Clark County buddies up with Al, inviting him to collaborate in the studio, but you get the sense he’s not so trustworthy an ally. An amalgam of real-world rappers—Lil Yachty, Chance the Rapper, and maybe even Glover’s hip-hop persona Childish Gambino circa 2011—he’s goofy and positive and straight-edge, but also secretly cutthroat. He doesn’t smoke or drink, but he merrily raps about smoking and drinking. He proclaims “It’s all love,” but threatens violence on the studio engineer whose computer crashes. His advice to Paper Boi is that to get ahead with “major brands,” he should link up with his manager, Lucas. This would mean, the viewer understands, sidelining Earn, the star of Atlanta, a blood relative who’s been loyal and hardworking while reaping only paltry rewards.
As with so much in Atlanta, Clark County’s story is about disconnection: between persona and the person, in this case. That disconnection—crowd-pleasing outwardly, ruthless privately—would seem at odds with the performance of authenticity that rappers, and artists of all sorts, try to peddle. But musicians in today’s hyper-competitive environment, negotiating with a slew of competing forces, may indeed find they need to fit themselves into more roles than ever. Paper Boi, forever taciturn, isn’t really playing along. He seems interested only in selling who he is already is.
Whether he succeeds may come to be decided by the typical bogeyman of music-industry satire: the big label. “Most of these majors … they don’t look out for black folks like that,” Clark County says when explaining to Paper Boi how he got the Fast and the Furious spot over him.
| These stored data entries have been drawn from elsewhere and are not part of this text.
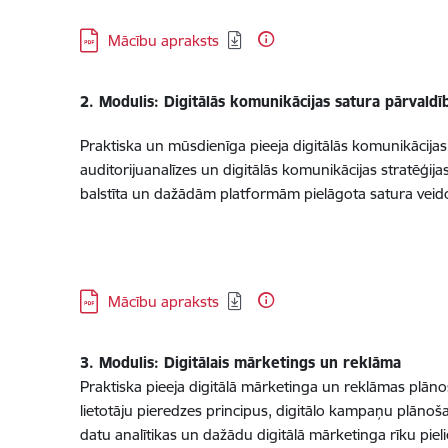
Lejupielādēt:
Mācību apraksts
2. Modulis: Digitālās komunikācijas satura pārvaldī
Praktiska un mūsdienīga pieeja digitālās komunikācijas
auditorijuanalīzes un digitālās komunikācijas stratēģija
balstīta un dažādām platformām pielāgota satura veido
Lejupielādēt:
Mācību apraksts
3. Modulis: Digitālais mārketings un reklāma
Praktiska pieeja digitālā mārketinga un reklāmas plān
lietotāju pieredzes principus, digitālo kampaņu plāno
datu analītikas un dažādu digitālā mārketinga rīku pi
Some of the artists that Clark is clearly designed to resemble, such as Chance the Rapper, have forgone record deals—though not without doing business with huge companies like Apple. Other musicians that Clark brings to mind are exactly the ones that get called “industry plant” by rap fans skeptical of their success. Both paths are available, especially if you’re willing to mold your persona for the circumstances. It’s clear the corporations get paid either way. What’s less clear, as Atlanta so sharply observes, is how exactly the artists do.